Norman? Can you bring me a clean tea towel? They're in the airing cupboard.
I'm a bit busy at the moment, darling.
Would you mind getting it yourself? Do you see what I mean? He's unbearable.
My own personal office number.
Moron.
Hi, this is Vince Pinner and you've just been connected to my personal answering machine.
As you've probably gathered, I'm not here at the moment, but if you 'd like to leave your name, number and inside leg measurement, I'll get back to you as soon as possible and that's a promise.
Eurgh! Um, hi, Vince.
It's me.
I, um T-That's Penny.
Um, I just thought I'd phone to say that I enjoyed our weekend.
It was lovely.
It was Well, it was really nice to see you again after all this time.
I, um I feel that I said lots of things that I didn't mean and didn't say lots of things that I did mean.

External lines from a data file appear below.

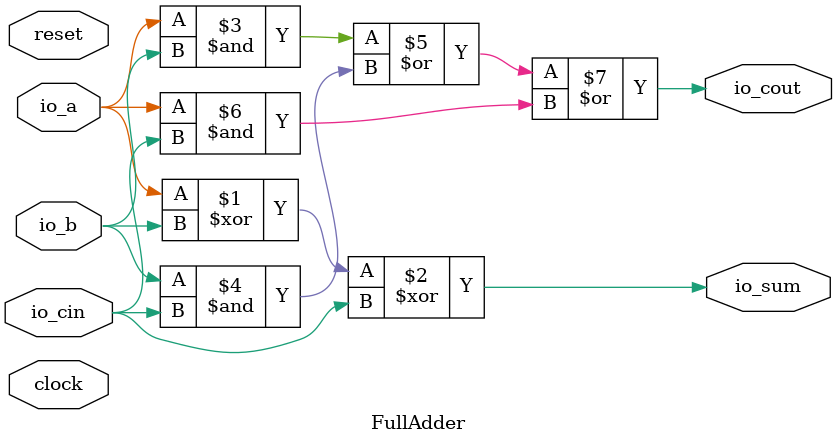
<source format=v>
module FullAdder(
  input   clock,
  input   reset,
  input   io_a, // @[src/main/scala/dadda_tree_mult.scala 6:14]
  input   io_b, // @[src/main/scala/dadda_tree_mult.scala 6:14]
  input   io_cin, // @[src/main/scala/dadda_tree_mult.scala 6:14]
  output  io_sum, // @[src/main/scala/dadda_tree_mult.scala 6:14]
  output  io_cout // @[src/main/scala/dadda_tree_mult.scala 6:14]
);
  assign io_sum = io_a ^ io_b ^ io_cin; // @[src/main/scala/dadda_tree_mult.scala 14:25]
  assign io_cout = io_a & io_b | io_b & io_cin | io_a & io_cin; // @[src/main/scala/dadda_tree_mult.scala 15:46]
endmodule

</source>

Well, you know what I mean.
Like, I didn't say that you re a big, fat rat and I didn't say that I love you, and I should have.
Anyway, I've said it now.
I'll be in the London office for a few days, so come up and see me sometime.
Bye.
Not those glasses, darling.
They were a present from the Pinners.
- Remember? - Oh, yes.
Sorry.
Did Mummy tell you she bumped into Rita, Vince s mother? Don't bring Thing s name up now.
We re just about to eat.
Don't be silly, Daphne.
That s all in the past, isn't it? Yes.
So, she caught you, did she? Yes.
Bloody woman.
I'm sure that voice could grate cheese.
She kept going on and on about him.
What about him? Apparently, it all took place over a year ago.
- What took place? - Vince got married.